WHAT IS NEEDED: Print the line containing "需求：某公司小李开发了自己的" and each line after it to the end of the material below. Print nothing else.

SOURCE DATA:

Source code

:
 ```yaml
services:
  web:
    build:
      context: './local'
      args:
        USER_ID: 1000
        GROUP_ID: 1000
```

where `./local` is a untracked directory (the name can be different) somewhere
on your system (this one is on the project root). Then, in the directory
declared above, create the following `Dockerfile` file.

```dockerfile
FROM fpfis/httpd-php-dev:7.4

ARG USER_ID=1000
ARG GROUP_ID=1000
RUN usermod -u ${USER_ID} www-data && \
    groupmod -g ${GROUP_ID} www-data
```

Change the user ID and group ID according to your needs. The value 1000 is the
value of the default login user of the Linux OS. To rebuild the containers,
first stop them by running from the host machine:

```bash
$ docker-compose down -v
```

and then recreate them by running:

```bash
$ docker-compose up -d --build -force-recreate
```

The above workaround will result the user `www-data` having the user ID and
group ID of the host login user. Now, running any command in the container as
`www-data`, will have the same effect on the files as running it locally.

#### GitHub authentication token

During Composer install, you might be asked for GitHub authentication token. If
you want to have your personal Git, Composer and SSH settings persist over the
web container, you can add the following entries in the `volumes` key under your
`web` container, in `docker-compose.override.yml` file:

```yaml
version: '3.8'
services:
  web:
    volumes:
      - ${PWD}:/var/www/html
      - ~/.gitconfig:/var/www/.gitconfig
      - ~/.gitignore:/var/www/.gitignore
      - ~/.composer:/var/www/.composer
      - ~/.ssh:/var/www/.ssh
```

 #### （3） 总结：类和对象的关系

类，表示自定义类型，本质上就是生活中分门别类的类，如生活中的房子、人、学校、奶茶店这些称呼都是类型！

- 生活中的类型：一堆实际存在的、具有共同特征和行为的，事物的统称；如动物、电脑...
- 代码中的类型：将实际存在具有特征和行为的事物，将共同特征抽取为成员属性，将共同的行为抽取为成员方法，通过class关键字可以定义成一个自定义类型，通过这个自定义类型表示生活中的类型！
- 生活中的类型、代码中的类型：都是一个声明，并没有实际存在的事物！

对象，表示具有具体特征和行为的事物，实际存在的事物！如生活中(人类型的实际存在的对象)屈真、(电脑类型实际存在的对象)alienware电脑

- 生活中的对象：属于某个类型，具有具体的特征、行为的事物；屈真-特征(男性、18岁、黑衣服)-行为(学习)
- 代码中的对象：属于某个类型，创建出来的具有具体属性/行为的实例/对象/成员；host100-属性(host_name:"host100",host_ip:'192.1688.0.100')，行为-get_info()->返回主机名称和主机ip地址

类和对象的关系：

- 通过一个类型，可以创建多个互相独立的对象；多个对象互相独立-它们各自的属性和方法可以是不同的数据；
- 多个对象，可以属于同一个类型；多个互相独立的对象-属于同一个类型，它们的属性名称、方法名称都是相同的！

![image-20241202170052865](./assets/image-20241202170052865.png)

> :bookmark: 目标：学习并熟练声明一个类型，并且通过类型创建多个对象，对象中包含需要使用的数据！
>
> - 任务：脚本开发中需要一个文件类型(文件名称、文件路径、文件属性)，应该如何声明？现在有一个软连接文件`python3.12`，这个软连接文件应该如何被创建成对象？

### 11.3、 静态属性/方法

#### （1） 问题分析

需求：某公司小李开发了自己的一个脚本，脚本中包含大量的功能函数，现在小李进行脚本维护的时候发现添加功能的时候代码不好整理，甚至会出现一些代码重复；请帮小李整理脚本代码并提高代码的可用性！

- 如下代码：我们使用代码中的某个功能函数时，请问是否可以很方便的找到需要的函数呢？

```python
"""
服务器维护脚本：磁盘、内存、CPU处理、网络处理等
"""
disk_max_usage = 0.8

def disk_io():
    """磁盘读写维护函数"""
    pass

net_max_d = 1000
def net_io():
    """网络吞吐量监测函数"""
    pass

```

FINAL ANSWER:
需求：某公司小李开发了自己的一个脚本，脚本中包含大量的功能函数，现在小李进行脚本维护的时候发现添加功能的时候代码不好整理，甚至会出现一些代码重复；请帮小李整理脚本代码并提高代码的可用性！

- 如下代码：我们使用代码中的某个功能函数时，请问是否可以很方便的找到需要的函数呢？

```python
"""
服务器维护脚本：磁盘、内存、CPU处理、网络处理等
"""
disk_max_usage = 0.8

def disk_io():
    """磁盘读写维护函数"""
    pass

net_max_d = 1000
def net_io():
    """网络吞吐量监测函数"""
    pass

```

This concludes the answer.